Speaking of Pritzker, the Washington Post writes today that he “has positioned himself among the most visible and unflinching figures of the resistance.”
Lawsuits of the Week
A federal judge temporarily blocked the Trump administration from deploying the National Guard to Illinois without Pritzker’s consent. “I have seen no credible evidence that there is a danger of rebellion in the state of Illinois,” Judge April Perry wrote in her ruling. A federal appeals court lifted part of Perry’s order, allowing the troops to remain in Illinois as long as they are not deployed.
A federal judge temporarily blocked federal agents from using tear gas, pepper spray and other weapons against journalists and peaceful protesters in the Chicago area. Judge Sara Ellis also ruled that federal agents must wear badges or other “visible identification.”
A federal judge temporarily blocked the Trump administration from cutting off federal funding to groups that combat domestic violence because they also promote diversity, equity, and inclusion.
What’s Next?
Newsletter author Brian Beutler writes about what a “resistance that meets the moment would look like”:
I’d want someone from within this realm to communicate with the public clearly, in a signal moment—like an Oval Office address, but for an avatar of the out-party—to tell the country that history is repeating itself. Whatever we’ve said, or whatever you’ve heard or think you’ve heard about democracy, this is not hyperbole, and it isn’t about an election. It’s about what we do right now to stop our descent into the horrors we were raised to fight…
I’d want labor leaders prepared to lead citizens in mass work stoppages. I’d want governors like Pritzker and Newsom ready to lead blue-state citizens in a mass tax protest.
And, in an ultimate showdown, I’d want a color-revolution-like presence arrayed around the White House night and day indefinitely, until the regime fell.

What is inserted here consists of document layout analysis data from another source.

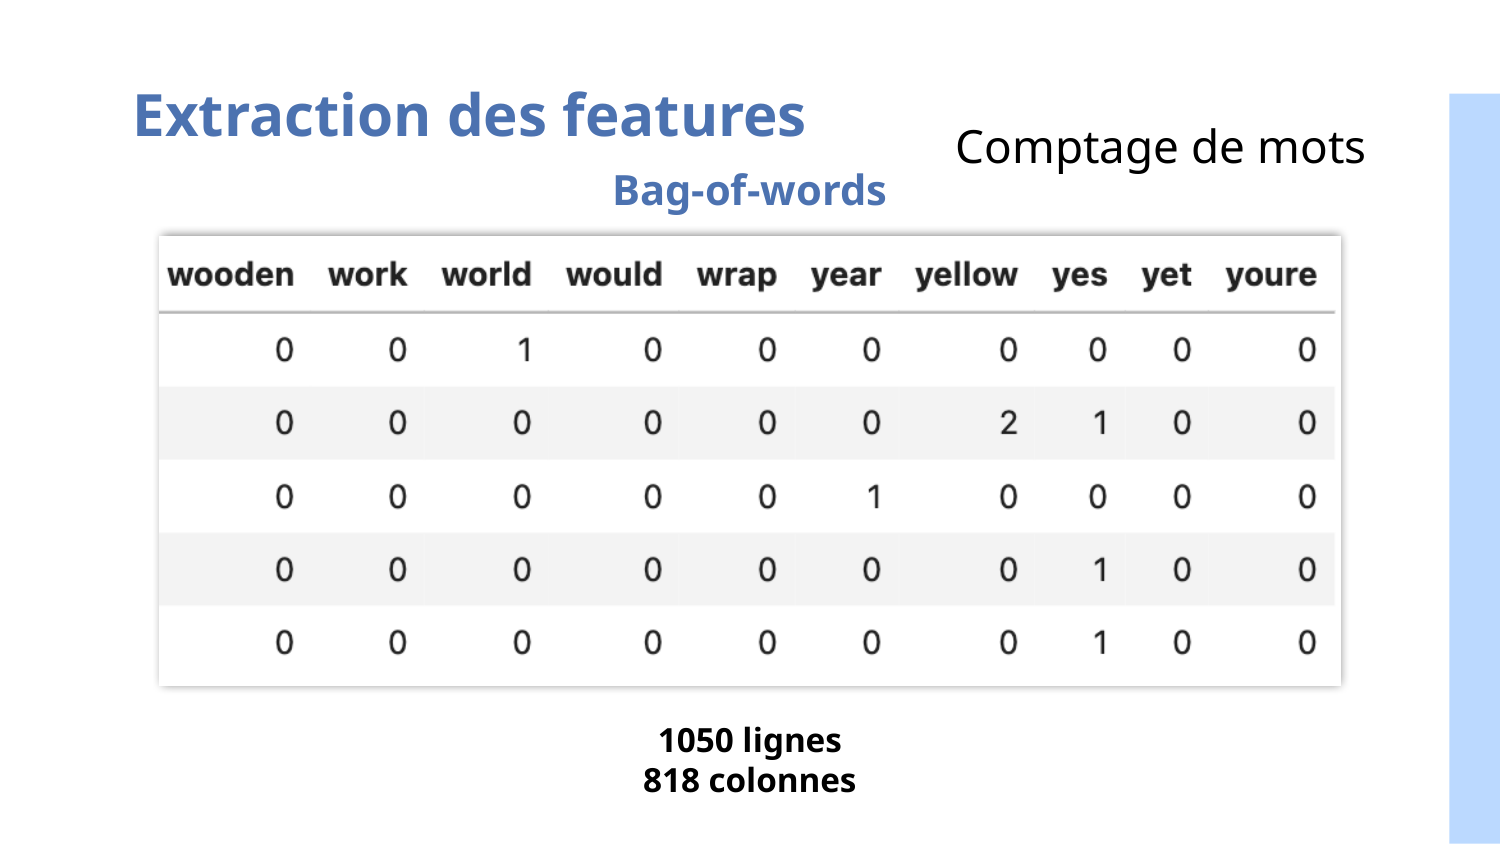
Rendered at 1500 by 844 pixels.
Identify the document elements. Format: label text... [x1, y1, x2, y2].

title Extraction des features [117, 62, 1383, 170]
picture [159, 236, 1341, 687]
text_box Bag-of-words [530, 159, 970, 219]
text_box Comptage de mots [940, 103, 1447, 189]
text_box 1050 lignes 818 colonnes [565, 704, 935, 814]
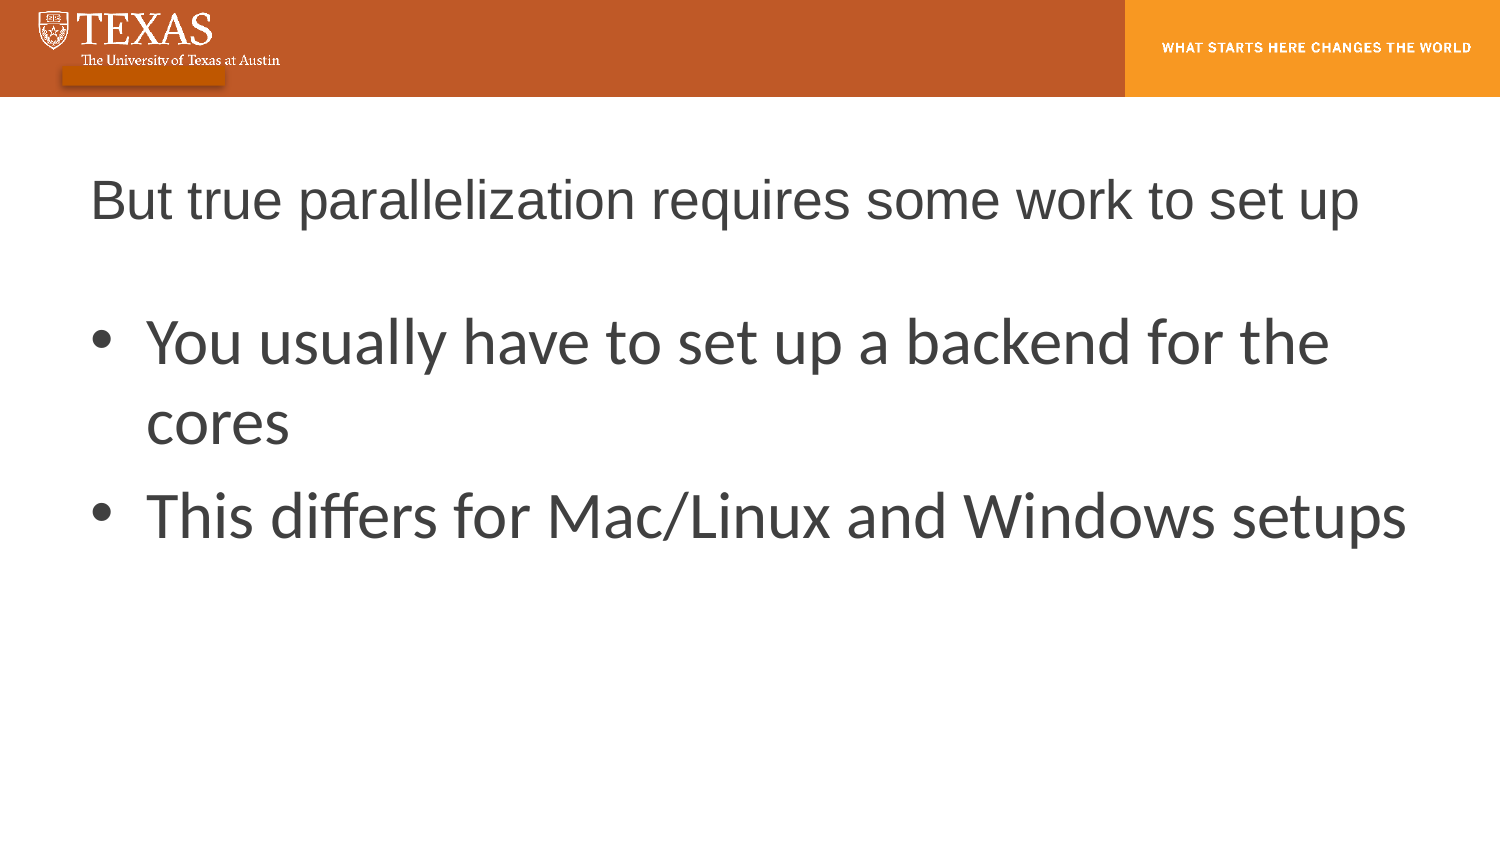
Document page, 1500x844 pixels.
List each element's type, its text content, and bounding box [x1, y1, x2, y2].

picture [0, 0, 1500, 97]
list You usually have to set up a backend for the cores This differs for Mac/Linux and Windows setups [75, 290, 1425, 769]
title But true parallelization requires some work to set up [75, 127, 1425, 269]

The only group I’ve seen calling to surround the White House is Refuse Fascism, an outlier group founded by Cornel West and others. Their call to action:
Beginning November 5, the one-year anniversary of Trump’s election, flood DC in nonviolent protest. Surround the White House. Surround the Capitol. Surround the illegitimate fascist-packed Supreme Court. Come back again and again. Across the country, refuse to comply. Every person of conscience, millions of us together, grind the machinery of the fascist regime to a halt.
Don’t stop until Trump is removed.
End Notes
Barack Obama calls on law firms, university presidents, and business leaders to stand up for their core missions and resist threats from the Trump administration.
The president of the Massachusetts Institute of Technology rejected Trump’s invitation to sacrifice the university’s independence in return for preference in funding.
Ben Raderstorf writes for Protect Democracy that Trump is deviating from the script other authoritarians have followed in that he is “jumping straight to overt attempts at repression before he has consolidated power.”
Ruth Ben-Ghiat writes that “The Portland Chicken Has a Degree in Game Theory.”
Retired political consultant Gina Glantz writes about what to do when you’re 82 and angry.
You were one of the first to talk about all this. Kudos for seeing the future!
Excellent, but I implore you to substitute the name "Trump" with the word "Republican" when describing the decimation of America by the GOP and their funders. Trump will be dead soon enough but the traitors running the rest of government (and much of corporate America) will still be waging war on the rest of us.